As Summer approaches and the weather gets hotter and hotter, most students would want to indulge in sweet and tasty treats. This isn’t the case, however, for many of the Muslim students at our school, who fast for the month long Islamic holiday Ramadan,which began Sunday evening (June 5th) in accordance with the Lunar calendar.
According to history.com, Ramadan is a holy month of fasting, self examination, and prayer, and is believed to be one of the five fundamental principles of Islam. Muslims do not eat or drink during the holiday from sunrise to sunset. Not only are they not allowed to partake in any kind of food or drink, but they are also encouraged to avoid all kinds of gossip, arguments, music, and sexual encounters. The end of Ramadan is celebrated with a three day festival “Eid al-Fitr” that is considered to be one of Islam’s biggest holidays.

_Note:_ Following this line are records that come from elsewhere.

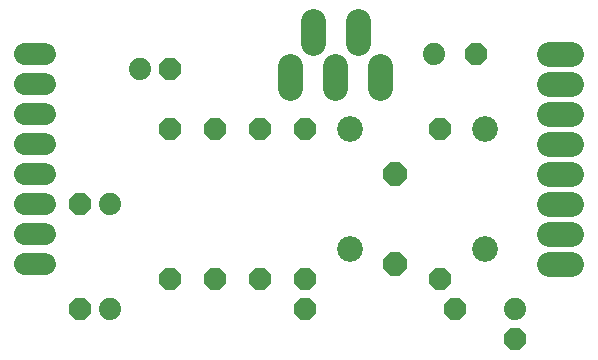
<source format=gbr>
G04 EAGLE Gerber X2 export*
G04 #@! %TF.Part,Single*
G04 #@! %TF.FileFunction,Soldermask,Bot,1*
G04 #@! %TF.FilePolarity,Negative*
G04 #@! %TF.GenerationSoftware,Autodesk,EAGLE,9.0.0*
G04 #@! %TF.CreationDate,2019-08-08T19:11:55Z*
G75*
%MOMM*%
%FSLAX34Y34*%
%LPD*%
%AMOC8*
5,1,8,0,0,1.08239X$1,22.5*%
G01*
%ADD10C,2.082800*%
%ADD11P,2.034460X8X292.500000*%
%ADD12P,2.034460X8X202.500000*%
%ADD13P,2.034460X8X112.500000*%
%ADD14C,2.184400*%
%ADD15P,2.144431X8X112.500000*%
%ADD16P,2.034460X8X22.500000*%
%ADD17C,1.879600*%
%ADD18C,1.879600*%


D10*
X330200Y238252D02*
X330200Y257048D01*
X349250Y276352D02*
X349250Y295148D01*
X368300Y257048D02*
X368300Y238252D01*
X387350Y276352D02*
X387350Y295148D01*
X406400Y257048D02*
X406400Y238252D01*
D11*
X228600Y203200D03*
X228600Y76200D03*
D12*
X469900Y50800D03*
X342900Y50800D03*
D11*
X457200Y203200D03*
X457200Y76200D03*
D13*
X342900Y76200D03*
X342900Y203200D03*
D14*
X495300Y101600D03*
X495300Y203200D03*
X381000Y203200D03*
X381000Y101600D03*
D15*
X419100Y88900D03*
X419100Y165100D03*
D16*
X228600Y254000D03*
D17*
X203200Y254000D03*
D12*
X152400Y50800D03*
D17*
X177800Y50800D03*
D12*
X152400Y139700D03*
D17*
X177800Y139700D03*
D11*
X520700Y25400D03*
D17*
X520700Y50800D03*
D16*
X487680Y266700D03*
D17*
X452120Y266700D03*
D18*
X122682Y266700D02*
X105918Y266700D01*
X105918Y241300D02*
X122682Y241300D01*
X122682Y215900D02*
X105918Y215900D01*
X105918Y190500D02*
X122682Y190500D01*
X122682Y165100D02*
X105918Y165100D01*
X105918Y139700D02*
X122682Y139700D01*
X122682Y114300D02*
X105918Y114300D01*
X105918Y88900D02*
X122682Y88900D01*
D10*
X549402Y88900D02*
X568198Y88900D01*
X568198Y114300D02*
X549402Y114300D01*
X549402Y139700D02*
X568198Y139700D01*
X568198Y165100D02*
X549402Y165100D01*
X549402Y190500D02*
X568198Y190500D01*
X568198Y215900D02*
X549402Y215900D01*
X549402Y241300D02*
X568198Y241300D01*
X568198Y266700D02*
X549402Y266700D01*
D13*
X304800Y76200D03*
X304800Y203200D03*
D11*
X266700Y203200D03*
X266700Y76200D03*
M02*

</source>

Before dawn, meals usually consist of bread and some variation of eggs, and the fast is broken at dusk with a date. Regardless of cultural or regional differences, junior Suferah Khan said everyone celebrates Ramadan the same way.
Khan, who has been fasting since she was 14 said, “My favorite part of Ramadan is probably seeing everyone at the mosque and other friends that live of out of that state who I don’t get to see often.”
She wants other people to know that it’s not rude to eat or drink in front of someone who is fasting. Khan will only be coming to school from now on when it is most necessary, and said that the school is quite accommodating of students who fast.
“They offer a pre-arranged absence form so if you don’t want to come in while you are fasting then you can just request it,” she said, adding that the hardest part of Ramadan for her is not being able to listen to music.
For other students like sophomore Fatima Zia, Ramadan brings a different kind of challenge.
“I started [celebrating Ramadan] when I was about 11 or 12, but up to this day, I haven’t participated in all 30 days,” said Zia, who only fasts for about 17 days. “The hot weather makes me sweat and thirsty so I feel faint all the time,” she explained.
Junior Iman Aziz says, “My favorite part of Ramadan has to be all the sleep I get; I tend to sleep more. I have a huge family so I love it when they all come over and we have dinner together, or before we have to begin our fast, all the cousins and I will go to iHop at like 4 am.”
Aziz, who has been fasting since the age of 11, also added, “What I want others to know is that I am not being forced to do this, I do it by choice, and it’s actually not that hard. As I continue to do it for one month every year, it gets easier and easier.”
Although Ramadan is mostly known for fasting, the whole purpose is for Muslims to appreciate everything they have from their god, by giving it up for the majority of the month. It is a time to reconnect with their faith, and is centered around charity for others.